Los madrileños que usan el metro a diario tendrán que modificar sus rutas habituales durante buena parte del verano. Metro de Madrid ha confirmado el cierre temporal de tramos en tres de sus líneas para acometer obras de mejora e infraestructura que no pueden ejecutarse con el servicio en marcha.

Los primeros en notar el cambio serán los usuarios de la línea 9B. El tramo entre Arganda del Rey y Rivas Vaciamadrid permanecerá cerrado desde el 25 de julio hasta el 13 de agosto. Los trabajos se centrarán en la renovación de elementos de la infraestructura ferroviaria para reforzar la fiabilidad y la seguridad del servicio en esa zona.

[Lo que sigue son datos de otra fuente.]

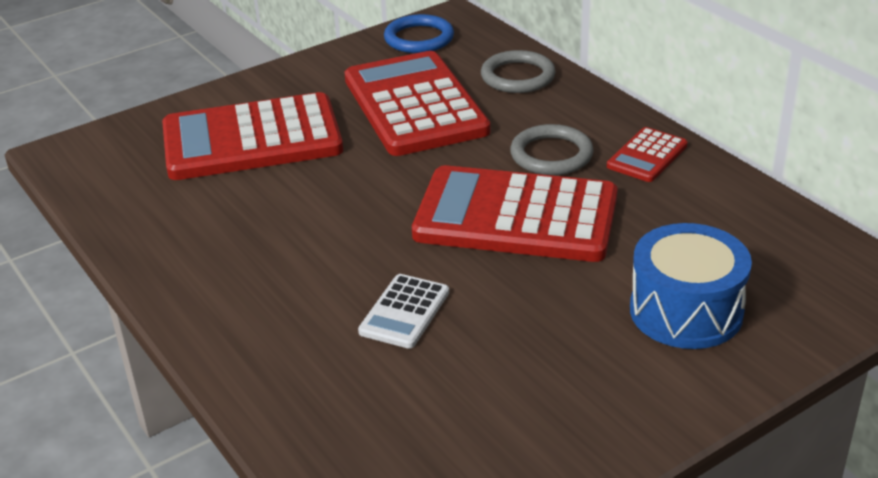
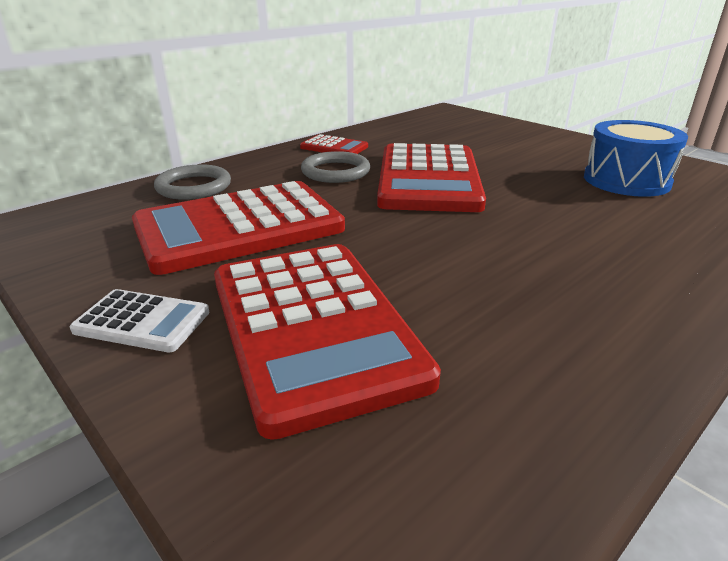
camera: 100 degrees left, 5 degrees down
white calculator [358,274,449,349] -> white calculator moved to [70,289,210,352]
blue ring [384,14,454,53] -> none
blue drum [630,223,752,349] -> blue drum moved to [584,120,688,197]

A partir del 1 de agosto y hasta el 2 de septiembre, la línea 6 suspenderá el servicio entre Argüelles y Ciudad Universitaria. La causa principal es la necesidad de intervenir en la estación de Moncloa, donde se renovará la vía y se reforzarán los andenes para instalar las puertas de automatización de la Circular. Esta estación no pudo ser intervenida durante los cierres del año pasado porque funcionó como cabecera provisional, por lo que el trabajo quedó pendiente hasta ahora.

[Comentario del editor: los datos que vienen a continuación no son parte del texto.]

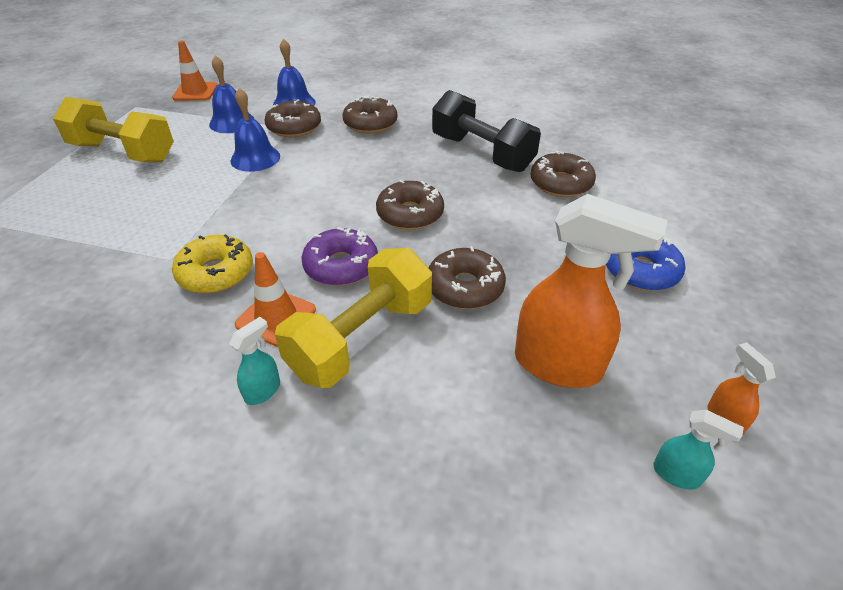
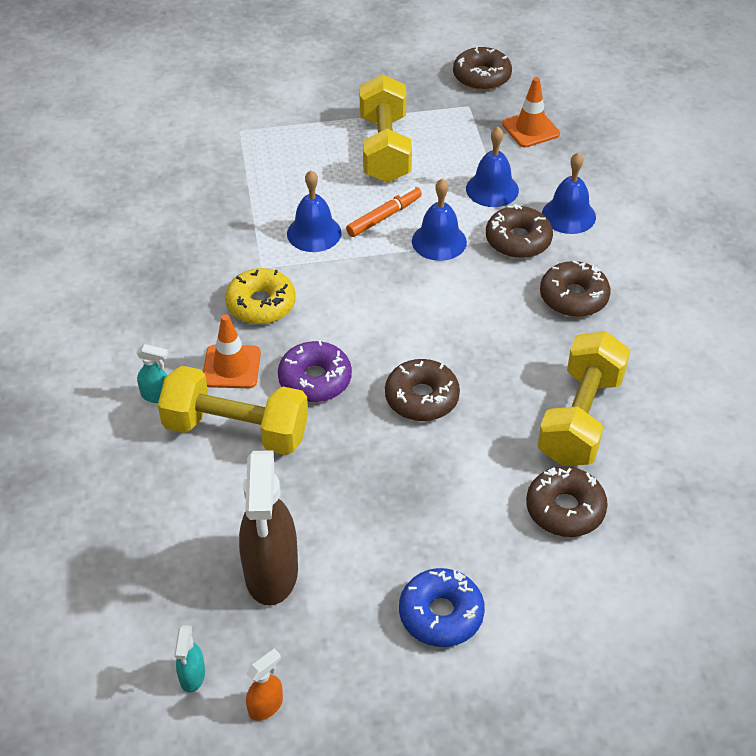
camera: 65 degrees right, 5 degrees up
brown donut [429,246,506,309] -> brown donut moved to [453,46,512,91]
black dumbbell [432,90,541,172] -> yellow dumbbell [537,331,630,466]
orange spray bottle [515,194,668,388] -> brown spray bottle [239,450,298,606]
none -> blue bell [287,170,342,252]
none -> orange marker [346,187,422,237]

La línea 7 también se verá afectada entre el 2 y el 28 de agosto. No habrá trenes entre Gregorio Marañón y Pitis, y los operarios trabajarán sobre más de 20 kilómetros de túnel y en hasta 24 estaciones para renovar el carril y la señalización. Esta actuación forma parte de un proyecto de mayor envergadura con una inversión que supera los 33 millones de euros, financiada en un 40% con fondos europeos del programa FEDER 2021-2027.

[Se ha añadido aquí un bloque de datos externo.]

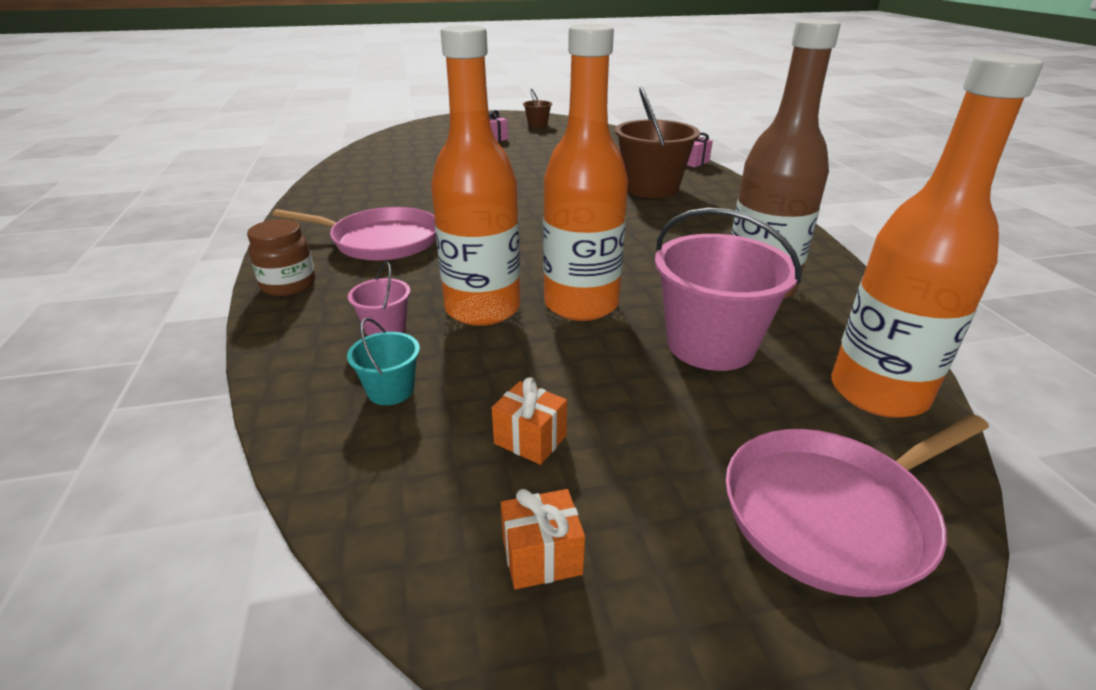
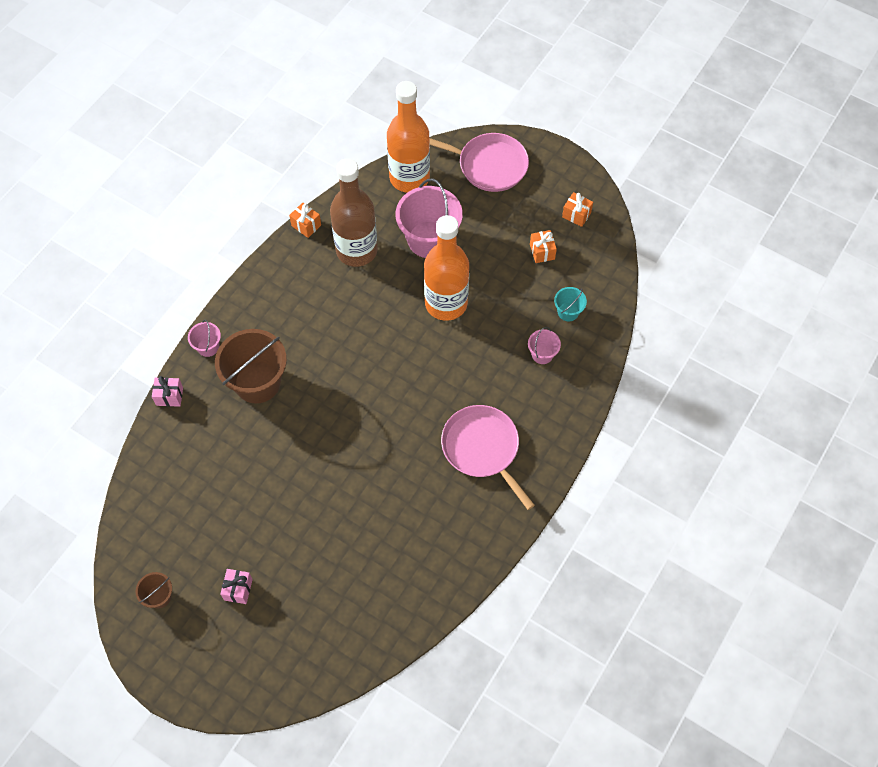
camera: 135 degrees left, 30 degrees up
brown jar [247,219,316,296] -> none
orange bottle [431,25,520,326] -> none
none -> pink bucket [188,320,221,357]
none -> orange gift [289,202,321,238]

En todos los casos, Metro habilitará autobuses de sustitución sin coste adicional para los viajeros. Aunque los recorridos exactos y las frecuencias aún no se han comunicado, la empresa pública ha garantizado la cobertura de los tramos clausurados.
Estas interrupciones se suman al cierre que ya está en vigor en la línea 10 entre Nuevos Ministerios y Plaza de Castilla, lo que convierte este verano en uno de los más intensos en cuanto a obras para la red de metro madrileña.
Desde Metro de Madrid han explicado que la elección de los meses de julio y agosto responde precisamente a que son las semanas del año con menor afluencia de viajeros, con el objetivo de reducir al máximo las molestias para los ciudadanos.